§ Textauszug
__________________________________________________

US-Luftwaffenminister Frank Kendall teilte den demokratischen Senatoren mit, dass er Sicherheitsbedenken hinsichtlich der gemeldeten Kontakte von Musk mit russischen Führern teile, fügte jedoch hinzu, dass es im Raumfahrtprogramm des Pentagons genug Konkurrenz gebe, um eine übermäßige Abhängigkeit von Musks SpaceX zu verhindern.


„Die Luftwaffe nimmt Sicherheitsfragen sehr ernst, und ich teile Ihre Bedenken“, schrieb Kendall in einem Brief vom 13. Dezember an Senatorin Jeanne Shaheen und den Vorsitzenden des Streitkräfteausschusses des Senats, Jack Reed, den Bloomberg News erhalten hatte.

Senatoren schickten letzten Monat einen Brief an Kendall, in dem sie ihre Besorgnis über einen Bericht im Oktober zum Ausdruck brachten. In dem Bericht heißt es, dass Musk „bereits im Jahr 2022 mehrere hochrangige Gespräche mit dem russischen Präsidenten Wladimir Putin geführt und Kontakt zu hochrangigen russischen Beamten wie Sergej Kirijenko gepflegt hat“.

__________________________________________________

Daten zur Diagrammanalyse
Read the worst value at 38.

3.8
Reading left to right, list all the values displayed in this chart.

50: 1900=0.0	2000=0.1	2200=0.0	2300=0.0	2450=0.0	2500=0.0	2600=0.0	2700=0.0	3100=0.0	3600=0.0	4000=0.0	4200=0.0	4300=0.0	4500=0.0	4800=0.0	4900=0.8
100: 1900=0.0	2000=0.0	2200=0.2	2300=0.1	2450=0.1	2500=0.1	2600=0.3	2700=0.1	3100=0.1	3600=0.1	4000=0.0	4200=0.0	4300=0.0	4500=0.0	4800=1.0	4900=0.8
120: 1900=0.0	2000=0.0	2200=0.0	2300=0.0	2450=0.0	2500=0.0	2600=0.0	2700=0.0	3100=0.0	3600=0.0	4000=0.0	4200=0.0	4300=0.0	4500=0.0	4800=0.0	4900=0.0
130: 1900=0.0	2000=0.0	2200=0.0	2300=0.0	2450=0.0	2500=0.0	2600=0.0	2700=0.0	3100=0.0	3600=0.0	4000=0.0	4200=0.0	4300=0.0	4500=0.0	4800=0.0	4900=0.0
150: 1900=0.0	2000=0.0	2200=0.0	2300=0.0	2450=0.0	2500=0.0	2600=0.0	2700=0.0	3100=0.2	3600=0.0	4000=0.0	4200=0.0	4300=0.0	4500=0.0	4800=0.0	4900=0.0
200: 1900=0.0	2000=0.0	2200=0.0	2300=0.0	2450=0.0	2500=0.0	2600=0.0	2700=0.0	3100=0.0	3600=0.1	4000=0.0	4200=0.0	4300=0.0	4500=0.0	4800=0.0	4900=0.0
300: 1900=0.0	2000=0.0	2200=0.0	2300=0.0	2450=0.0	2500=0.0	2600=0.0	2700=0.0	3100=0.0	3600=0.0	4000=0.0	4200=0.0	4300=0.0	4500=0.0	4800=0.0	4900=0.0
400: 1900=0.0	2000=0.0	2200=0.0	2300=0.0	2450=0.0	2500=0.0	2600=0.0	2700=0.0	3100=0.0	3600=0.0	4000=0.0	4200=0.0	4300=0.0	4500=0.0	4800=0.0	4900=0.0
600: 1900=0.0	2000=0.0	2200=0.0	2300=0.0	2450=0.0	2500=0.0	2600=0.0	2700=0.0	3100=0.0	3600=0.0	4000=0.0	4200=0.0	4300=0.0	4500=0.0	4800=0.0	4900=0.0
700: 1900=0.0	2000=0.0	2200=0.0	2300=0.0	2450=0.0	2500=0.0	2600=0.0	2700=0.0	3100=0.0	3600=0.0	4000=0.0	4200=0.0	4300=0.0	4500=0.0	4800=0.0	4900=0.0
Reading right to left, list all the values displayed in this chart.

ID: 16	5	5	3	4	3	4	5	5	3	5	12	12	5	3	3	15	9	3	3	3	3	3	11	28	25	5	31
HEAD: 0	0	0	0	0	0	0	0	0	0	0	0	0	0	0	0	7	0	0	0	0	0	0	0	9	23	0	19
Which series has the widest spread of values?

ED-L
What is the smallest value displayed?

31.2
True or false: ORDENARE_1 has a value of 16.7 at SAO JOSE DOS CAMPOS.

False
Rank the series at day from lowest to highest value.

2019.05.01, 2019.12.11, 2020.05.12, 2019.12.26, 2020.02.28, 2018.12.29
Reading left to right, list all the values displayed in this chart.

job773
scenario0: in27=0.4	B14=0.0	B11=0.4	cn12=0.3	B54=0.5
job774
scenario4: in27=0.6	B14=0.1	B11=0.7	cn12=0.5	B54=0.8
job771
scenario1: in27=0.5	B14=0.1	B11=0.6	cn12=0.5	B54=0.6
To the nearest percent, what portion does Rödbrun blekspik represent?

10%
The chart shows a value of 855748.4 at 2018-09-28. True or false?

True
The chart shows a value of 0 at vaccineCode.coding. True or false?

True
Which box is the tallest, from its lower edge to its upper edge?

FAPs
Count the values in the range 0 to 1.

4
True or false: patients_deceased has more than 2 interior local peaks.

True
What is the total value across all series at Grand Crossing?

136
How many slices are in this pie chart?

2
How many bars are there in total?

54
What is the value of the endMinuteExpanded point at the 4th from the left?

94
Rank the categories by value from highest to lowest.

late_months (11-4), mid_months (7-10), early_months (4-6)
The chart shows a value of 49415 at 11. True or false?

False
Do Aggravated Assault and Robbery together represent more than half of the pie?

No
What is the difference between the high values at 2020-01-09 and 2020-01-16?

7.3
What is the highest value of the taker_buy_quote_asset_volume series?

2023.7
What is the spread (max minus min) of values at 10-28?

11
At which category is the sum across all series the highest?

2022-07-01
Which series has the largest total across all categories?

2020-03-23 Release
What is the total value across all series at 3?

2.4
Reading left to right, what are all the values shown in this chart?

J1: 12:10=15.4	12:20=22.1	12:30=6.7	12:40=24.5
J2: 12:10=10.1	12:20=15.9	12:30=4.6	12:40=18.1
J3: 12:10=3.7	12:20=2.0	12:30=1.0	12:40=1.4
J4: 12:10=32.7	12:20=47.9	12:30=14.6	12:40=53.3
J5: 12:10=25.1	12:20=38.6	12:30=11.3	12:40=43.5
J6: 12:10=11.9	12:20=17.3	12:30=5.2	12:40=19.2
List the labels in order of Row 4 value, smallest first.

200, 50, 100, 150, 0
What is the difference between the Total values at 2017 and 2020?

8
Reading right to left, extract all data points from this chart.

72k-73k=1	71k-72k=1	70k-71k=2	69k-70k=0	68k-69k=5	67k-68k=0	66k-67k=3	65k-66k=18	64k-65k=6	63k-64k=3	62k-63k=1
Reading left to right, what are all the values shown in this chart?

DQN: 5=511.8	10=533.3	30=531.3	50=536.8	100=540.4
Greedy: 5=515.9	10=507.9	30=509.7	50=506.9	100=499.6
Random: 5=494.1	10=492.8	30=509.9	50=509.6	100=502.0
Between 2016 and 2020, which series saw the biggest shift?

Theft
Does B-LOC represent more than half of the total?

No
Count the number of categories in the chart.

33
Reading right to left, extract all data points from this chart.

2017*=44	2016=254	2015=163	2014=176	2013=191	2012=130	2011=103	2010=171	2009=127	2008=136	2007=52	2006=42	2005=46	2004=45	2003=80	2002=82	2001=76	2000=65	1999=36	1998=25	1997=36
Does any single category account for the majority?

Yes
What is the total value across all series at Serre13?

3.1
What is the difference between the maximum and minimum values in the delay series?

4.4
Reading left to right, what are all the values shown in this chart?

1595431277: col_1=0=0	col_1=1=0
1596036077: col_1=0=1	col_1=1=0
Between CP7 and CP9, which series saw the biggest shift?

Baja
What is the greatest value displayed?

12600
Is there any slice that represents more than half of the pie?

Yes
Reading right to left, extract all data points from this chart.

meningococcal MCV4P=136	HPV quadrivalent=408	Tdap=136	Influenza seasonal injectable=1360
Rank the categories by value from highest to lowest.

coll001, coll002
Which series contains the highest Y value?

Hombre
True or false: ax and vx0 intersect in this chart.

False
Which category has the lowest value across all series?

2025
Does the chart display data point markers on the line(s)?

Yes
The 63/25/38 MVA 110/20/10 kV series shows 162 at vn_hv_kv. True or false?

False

__________________________________________________

§ Arbeitsauftrag 1
Schreiben Sie aus dem Textauszug über Kendalls Brief den Abschnitt wörtlich ab, der mit den Worten "US-Luftwaffenminister Frank Kendall" beginnt und mit "News erhalten hatte." endet.
§ Arbeitsauftrag 2
An welchem Datum schrieb Kendall laut dem Textauszug seinen Brief an Jeanne Shaheen und Jack Reed?
Das Material spielt hierfür keine Rolle.

§ Antwort 1
US-Luftwaffenminister Frank Kendall teilte den demokratischen Senatoren mit, dass er Sicherheitsbedenken hinsichtlich der gemeldeten Kontakte von Musk mit russischen Führern teile, fügte jedoch hinzu, dass es im Raumfahrtprogramm des Pentagons genug Konkurrenz gebe, um eine übermäßige Abhängigkeit von Musks SpaceX zu verhindern.


„Die Luftwaffe nimmt Sicherheitsfragen sehr ernst, und ich teile Ihre Bedenken“, schrieb Kendall in einem Brief vom 13. Dezember an Senatorin Jeanne Shaheen und den Vorsitzenden des Streitkräfteausschusses des Senats, Jack Reed, den Bloomberg News erhalten hatte.

§ Antwort 2
Am 13. Dezember.